Directions for this task
In the data that follows, find the line with "#7dbbf0; stroke-width: 11"; transcribe it, every later line up to the one with "2 1 2 8 2 1", and that line as well, exactly and with no others.

START Records for the task

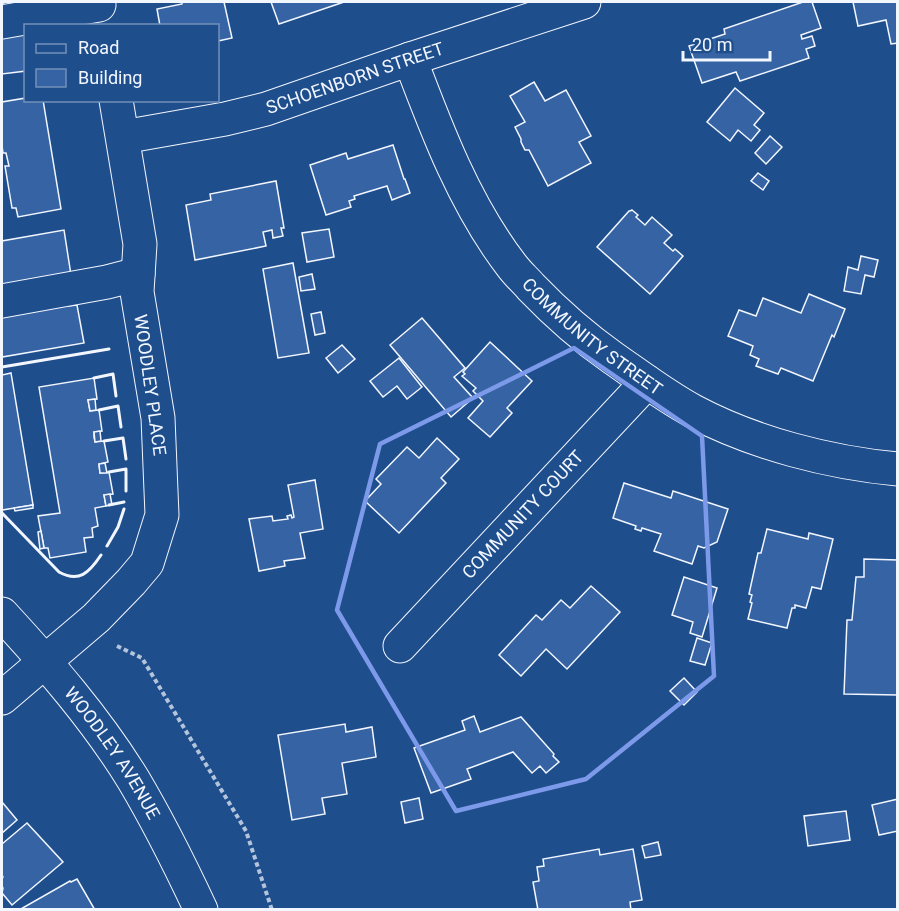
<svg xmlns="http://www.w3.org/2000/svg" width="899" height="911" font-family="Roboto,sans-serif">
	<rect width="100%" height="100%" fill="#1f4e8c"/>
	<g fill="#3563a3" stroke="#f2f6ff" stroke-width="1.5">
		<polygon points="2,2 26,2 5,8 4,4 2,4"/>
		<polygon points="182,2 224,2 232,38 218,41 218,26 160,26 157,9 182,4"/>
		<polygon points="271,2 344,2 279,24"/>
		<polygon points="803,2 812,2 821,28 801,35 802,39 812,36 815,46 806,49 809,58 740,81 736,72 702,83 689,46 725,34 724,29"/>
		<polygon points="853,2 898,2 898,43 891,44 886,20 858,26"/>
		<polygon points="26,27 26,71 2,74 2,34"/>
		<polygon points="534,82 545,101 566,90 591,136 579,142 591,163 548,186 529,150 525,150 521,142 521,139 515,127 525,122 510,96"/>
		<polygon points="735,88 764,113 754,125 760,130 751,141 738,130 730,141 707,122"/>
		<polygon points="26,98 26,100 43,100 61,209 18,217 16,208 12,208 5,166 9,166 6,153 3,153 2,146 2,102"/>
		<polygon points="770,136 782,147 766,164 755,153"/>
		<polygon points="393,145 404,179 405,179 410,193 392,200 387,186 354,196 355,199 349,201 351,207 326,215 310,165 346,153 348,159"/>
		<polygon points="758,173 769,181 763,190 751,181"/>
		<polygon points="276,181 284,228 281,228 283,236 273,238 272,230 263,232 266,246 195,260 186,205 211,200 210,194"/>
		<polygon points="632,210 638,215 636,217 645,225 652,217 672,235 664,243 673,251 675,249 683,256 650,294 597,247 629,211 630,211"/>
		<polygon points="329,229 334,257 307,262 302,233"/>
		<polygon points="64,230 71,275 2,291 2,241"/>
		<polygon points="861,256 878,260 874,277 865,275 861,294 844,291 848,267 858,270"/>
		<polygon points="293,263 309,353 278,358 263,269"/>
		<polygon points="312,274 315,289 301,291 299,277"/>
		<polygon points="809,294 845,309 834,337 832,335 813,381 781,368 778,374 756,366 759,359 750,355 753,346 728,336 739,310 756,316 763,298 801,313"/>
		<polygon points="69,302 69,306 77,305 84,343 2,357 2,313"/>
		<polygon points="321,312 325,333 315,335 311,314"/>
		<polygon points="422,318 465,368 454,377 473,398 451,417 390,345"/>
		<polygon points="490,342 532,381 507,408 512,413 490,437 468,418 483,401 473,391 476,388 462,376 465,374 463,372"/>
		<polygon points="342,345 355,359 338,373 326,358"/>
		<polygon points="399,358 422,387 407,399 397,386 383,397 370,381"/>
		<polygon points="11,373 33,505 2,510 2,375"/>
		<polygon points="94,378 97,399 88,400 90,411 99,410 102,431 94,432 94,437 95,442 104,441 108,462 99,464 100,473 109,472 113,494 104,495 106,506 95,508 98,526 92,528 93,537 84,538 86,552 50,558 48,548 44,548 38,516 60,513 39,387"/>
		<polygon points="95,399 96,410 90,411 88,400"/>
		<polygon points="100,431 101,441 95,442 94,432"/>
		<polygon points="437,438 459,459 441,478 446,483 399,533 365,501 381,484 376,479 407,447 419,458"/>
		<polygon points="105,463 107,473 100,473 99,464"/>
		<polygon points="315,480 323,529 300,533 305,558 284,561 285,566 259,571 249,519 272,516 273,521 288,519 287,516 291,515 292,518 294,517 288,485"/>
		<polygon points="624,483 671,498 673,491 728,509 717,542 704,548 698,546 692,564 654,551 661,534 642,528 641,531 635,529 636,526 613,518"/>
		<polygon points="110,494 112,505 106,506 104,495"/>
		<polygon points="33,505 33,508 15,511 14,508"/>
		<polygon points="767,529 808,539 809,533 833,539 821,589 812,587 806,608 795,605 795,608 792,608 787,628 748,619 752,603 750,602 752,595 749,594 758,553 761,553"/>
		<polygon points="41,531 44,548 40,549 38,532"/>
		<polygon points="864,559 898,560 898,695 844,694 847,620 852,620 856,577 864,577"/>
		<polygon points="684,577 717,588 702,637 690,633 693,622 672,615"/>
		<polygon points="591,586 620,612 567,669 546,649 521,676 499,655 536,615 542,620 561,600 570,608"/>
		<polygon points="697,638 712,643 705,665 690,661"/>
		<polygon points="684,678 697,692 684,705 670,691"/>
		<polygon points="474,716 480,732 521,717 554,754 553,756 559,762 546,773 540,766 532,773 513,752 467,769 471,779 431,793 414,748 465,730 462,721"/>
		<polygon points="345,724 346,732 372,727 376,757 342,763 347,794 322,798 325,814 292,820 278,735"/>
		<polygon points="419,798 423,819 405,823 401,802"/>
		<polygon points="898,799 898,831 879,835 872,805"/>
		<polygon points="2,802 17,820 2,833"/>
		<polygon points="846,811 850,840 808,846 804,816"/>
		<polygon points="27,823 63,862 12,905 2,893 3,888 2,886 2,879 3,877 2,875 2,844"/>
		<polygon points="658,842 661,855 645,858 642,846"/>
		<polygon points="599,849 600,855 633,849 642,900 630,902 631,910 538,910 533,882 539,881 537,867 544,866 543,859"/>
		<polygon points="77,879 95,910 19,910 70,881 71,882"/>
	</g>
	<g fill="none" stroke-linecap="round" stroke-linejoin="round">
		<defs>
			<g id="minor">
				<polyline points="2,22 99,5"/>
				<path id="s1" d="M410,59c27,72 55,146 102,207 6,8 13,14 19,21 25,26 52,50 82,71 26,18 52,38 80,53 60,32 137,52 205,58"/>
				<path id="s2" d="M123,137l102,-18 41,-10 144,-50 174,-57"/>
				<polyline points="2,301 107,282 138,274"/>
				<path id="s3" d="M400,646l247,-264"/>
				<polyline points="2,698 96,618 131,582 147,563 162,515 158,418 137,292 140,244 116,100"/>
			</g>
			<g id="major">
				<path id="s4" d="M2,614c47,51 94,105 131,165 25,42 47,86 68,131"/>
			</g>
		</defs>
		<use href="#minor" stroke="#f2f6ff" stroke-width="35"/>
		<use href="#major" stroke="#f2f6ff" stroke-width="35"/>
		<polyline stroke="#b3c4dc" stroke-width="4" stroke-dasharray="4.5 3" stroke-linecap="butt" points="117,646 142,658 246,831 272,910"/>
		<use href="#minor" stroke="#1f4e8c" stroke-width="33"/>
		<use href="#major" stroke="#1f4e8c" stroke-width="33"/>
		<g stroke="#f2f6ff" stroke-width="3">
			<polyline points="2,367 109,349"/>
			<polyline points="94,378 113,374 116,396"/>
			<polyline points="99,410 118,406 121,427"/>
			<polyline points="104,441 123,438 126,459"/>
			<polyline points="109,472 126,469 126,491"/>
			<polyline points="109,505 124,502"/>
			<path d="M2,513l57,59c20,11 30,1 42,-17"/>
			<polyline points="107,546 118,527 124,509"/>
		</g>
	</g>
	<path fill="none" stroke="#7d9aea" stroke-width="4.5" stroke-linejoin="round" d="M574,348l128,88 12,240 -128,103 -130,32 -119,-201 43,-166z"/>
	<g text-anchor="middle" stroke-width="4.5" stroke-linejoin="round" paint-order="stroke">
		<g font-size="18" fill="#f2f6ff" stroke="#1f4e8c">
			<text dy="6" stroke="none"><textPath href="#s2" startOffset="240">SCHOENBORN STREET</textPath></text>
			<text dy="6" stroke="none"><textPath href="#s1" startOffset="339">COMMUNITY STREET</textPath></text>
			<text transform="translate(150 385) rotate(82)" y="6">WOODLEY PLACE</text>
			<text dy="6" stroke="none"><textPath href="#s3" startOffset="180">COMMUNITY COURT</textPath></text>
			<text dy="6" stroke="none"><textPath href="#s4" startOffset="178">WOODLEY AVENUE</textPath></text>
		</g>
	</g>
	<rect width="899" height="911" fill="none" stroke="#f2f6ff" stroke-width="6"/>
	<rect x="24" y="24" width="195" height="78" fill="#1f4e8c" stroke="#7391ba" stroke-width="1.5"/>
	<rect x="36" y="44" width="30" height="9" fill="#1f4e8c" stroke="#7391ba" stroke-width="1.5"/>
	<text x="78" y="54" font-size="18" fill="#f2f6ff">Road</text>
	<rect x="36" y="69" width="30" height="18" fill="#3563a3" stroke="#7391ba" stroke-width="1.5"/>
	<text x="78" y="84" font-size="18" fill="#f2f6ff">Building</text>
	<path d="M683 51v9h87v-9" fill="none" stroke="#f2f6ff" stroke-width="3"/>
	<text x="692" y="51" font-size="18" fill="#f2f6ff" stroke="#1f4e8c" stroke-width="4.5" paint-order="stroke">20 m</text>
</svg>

END Records for the task
START Records for the task

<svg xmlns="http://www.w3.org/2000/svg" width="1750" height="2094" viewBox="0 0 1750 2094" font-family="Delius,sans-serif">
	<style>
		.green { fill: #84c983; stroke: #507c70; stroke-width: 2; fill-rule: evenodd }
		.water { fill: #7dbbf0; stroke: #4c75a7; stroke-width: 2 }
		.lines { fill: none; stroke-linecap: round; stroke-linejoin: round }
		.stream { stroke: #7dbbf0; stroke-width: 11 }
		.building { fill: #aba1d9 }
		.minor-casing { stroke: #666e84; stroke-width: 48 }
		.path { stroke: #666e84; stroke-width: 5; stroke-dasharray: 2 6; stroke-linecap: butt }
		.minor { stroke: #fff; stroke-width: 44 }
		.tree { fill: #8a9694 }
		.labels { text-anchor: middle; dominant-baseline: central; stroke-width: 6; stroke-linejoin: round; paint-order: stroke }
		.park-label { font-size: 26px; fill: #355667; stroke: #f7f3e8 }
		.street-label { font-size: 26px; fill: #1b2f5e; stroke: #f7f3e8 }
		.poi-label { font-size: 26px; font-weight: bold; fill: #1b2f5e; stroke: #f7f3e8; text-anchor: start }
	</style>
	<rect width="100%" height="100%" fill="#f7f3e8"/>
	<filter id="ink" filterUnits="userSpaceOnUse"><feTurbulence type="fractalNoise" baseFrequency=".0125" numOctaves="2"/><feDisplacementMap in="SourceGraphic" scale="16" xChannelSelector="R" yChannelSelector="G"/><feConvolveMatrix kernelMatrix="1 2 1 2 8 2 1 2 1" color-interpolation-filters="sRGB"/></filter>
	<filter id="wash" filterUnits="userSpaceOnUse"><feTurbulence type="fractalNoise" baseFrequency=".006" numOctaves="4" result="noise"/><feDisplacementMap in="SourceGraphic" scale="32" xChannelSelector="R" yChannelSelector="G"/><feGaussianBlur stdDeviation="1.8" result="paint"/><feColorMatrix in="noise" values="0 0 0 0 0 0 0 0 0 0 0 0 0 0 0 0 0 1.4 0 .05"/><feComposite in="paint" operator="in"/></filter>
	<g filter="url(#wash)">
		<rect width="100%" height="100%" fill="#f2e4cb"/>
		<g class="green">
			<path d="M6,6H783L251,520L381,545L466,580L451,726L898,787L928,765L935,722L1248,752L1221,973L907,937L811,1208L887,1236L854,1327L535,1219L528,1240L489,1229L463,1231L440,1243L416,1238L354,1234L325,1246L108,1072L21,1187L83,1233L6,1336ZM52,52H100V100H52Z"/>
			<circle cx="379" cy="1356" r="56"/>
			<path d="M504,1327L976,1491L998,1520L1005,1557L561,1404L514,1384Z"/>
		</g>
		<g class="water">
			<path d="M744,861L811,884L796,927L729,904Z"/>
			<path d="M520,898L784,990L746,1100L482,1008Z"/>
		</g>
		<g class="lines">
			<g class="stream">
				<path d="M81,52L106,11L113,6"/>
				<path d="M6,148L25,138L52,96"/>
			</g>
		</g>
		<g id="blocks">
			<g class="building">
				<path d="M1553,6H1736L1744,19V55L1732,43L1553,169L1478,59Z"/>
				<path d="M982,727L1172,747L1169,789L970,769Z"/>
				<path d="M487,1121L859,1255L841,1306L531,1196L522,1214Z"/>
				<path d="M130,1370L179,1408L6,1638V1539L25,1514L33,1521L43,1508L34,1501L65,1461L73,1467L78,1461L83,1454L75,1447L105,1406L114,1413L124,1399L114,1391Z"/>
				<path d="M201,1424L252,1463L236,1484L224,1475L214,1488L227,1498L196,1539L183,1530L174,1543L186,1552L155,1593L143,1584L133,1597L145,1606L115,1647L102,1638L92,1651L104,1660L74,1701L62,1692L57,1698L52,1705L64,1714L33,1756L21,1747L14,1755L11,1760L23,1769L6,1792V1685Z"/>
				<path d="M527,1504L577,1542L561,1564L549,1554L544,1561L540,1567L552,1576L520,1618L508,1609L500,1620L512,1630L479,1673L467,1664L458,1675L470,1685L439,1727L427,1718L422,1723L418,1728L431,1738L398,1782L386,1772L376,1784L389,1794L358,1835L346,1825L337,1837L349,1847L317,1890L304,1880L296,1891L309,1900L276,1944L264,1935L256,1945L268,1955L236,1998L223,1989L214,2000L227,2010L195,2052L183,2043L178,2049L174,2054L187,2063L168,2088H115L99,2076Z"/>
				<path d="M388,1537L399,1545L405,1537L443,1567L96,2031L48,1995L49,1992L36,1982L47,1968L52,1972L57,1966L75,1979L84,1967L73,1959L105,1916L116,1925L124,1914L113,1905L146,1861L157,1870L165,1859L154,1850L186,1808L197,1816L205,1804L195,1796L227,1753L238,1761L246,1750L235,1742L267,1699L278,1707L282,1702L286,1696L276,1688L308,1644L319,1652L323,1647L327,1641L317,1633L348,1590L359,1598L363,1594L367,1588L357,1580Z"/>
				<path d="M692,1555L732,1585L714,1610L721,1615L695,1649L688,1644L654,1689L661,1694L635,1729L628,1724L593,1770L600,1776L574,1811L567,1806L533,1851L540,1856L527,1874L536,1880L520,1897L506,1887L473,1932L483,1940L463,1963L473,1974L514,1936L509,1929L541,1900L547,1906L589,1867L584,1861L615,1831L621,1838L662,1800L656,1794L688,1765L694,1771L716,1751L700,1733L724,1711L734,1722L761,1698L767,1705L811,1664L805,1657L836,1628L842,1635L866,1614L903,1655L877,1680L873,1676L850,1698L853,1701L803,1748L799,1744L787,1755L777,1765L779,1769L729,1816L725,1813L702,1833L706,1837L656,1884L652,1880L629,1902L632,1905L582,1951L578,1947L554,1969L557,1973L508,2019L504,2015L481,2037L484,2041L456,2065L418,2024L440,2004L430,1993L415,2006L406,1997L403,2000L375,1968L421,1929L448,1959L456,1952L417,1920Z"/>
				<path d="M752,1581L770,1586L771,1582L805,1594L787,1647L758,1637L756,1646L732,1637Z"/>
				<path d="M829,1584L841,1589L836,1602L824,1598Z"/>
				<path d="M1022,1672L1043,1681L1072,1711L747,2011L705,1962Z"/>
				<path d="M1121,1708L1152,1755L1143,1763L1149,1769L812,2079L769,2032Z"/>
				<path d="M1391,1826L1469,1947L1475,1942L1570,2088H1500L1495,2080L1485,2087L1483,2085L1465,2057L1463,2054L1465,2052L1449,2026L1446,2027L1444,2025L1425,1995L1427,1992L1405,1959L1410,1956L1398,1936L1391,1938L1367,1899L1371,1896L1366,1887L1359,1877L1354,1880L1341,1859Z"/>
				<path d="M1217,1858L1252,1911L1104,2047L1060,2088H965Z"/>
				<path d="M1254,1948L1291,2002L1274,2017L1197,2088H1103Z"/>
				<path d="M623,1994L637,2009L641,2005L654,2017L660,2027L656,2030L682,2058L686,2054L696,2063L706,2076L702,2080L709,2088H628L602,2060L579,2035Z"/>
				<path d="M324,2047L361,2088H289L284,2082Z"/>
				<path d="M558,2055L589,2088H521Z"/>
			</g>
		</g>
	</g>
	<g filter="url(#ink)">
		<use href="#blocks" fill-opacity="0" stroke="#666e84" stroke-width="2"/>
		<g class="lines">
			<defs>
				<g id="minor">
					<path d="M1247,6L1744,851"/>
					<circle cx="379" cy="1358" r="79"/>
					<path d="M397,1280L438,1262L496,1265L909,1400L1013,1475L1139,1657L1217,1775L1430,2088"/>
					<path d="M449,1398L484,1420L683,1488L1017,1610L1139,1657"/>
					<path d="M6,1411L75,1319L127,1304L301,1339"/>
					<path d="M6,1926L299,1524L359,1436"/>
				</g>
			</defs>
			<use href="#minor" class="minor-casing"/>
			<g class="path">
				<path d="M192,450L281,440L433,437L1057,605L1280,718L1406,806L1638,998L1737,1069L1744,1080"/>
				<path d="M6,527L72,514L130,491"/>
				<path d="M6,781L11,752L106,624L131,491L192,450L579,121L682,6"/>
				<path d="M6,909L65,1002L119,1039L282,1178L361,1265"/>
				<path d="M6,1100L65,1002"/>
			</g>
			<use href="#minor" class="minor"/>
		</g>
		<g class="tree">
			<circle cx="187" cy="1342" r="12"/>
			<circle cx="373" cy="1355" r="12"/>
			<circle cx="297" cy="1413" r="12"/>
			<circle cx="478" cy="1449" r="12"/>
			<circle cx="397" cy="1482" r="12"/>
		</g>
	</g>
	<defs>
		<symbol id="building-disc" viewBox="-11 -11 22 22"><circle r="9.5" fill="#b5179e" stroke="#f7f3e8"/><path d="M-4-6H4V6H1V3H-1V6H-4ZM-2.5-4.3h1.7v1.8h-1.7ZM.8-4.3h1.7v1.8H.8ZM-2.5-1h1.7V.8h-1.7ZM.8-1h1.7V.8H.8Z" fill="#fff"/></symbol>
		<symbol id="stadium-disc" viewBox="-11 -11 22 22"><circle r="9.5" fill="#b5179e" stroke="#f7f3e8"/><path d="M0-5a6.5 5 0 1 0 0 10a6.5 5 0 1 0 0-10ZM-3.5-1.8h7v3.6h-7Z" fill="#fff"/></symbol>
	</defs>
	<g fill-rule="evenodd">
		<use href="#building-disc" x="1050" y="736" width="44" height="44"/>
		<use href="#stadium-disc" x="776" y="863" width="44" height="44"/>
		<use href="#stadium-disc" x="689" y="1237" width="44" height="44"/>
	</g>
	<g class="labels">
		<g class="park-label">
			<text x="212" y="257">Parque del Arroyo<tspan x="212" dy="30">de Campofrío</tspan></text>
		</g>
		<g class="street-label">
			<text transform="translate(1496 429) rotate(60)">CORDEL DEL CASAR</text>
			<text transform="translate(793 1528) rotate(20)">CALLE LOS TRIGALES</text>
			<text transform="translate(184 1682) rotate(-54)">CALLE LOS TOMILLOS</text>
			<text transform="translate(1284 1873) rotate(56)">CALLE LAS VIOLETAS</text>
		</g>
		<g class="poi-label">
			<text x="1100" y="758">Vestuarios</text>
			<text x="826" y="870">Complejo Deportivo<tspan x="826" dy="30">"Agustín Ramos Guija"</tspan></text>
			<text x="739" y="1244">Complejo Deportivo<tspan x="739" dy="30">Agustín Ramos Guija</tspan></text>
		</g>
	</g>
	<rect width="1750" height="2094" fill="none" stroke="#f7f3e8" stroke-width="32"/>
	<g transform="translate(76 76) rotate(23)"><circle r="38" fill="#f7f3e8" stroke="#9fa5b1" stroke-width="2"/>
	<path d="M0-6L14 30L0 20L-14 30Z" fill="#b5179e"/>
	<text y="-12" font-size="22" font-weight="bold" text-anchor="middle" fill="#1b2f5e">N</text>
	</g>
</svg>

END Records for the task

Answer box
		.stream { stroke: #7dbbf0; stroke-width: 11 }
		.building { fill: #aba1d9 }
		.minor-casing { stroke: #666e84; stroke-width: 48 }
		.path { stroke: #666e84; stroke-width: 5; stroke-dasharray: 2 6; stroke-linecap: butt }
		.minor { stroke: #fff; stroke-width: 44 }
		.tree { fill: #8a9694 }
		.labels { text-anchor: middle; dominant-baseline: central; stroke-width: 6; stroke-linejoin: round; paint-order: stroke }
		.park-label { font-size: 26px; fill: #355667; stroke: #f7f3e8 }
		.street-label { font-size: 26px; fill: #1b2f5e; stroke: #f7f3e8 }
		.poi-label { font-size: 26px; font-weight: bold; fill: #1b2f5e; stroke: #f7f3e8; text-anchor: start }
	</style>
	<rect width="100%" height="100%" fill="#f7f3e8"/>
	<filter id="ink" filterUnits="userSpaceOnUse"><feTurbulence type="fractalNoise" baseFrequency=".0125" numOctaves="2"/><feDisplacementMap in="SourceGraphic" scale="16" xChannelSelector="R" yChannelSelector="G"/><feConvolveMatrix kernelMatrix="1 2 1 2 8 2 1 2 1" color-interpolation-filters="sRGB"/></filter>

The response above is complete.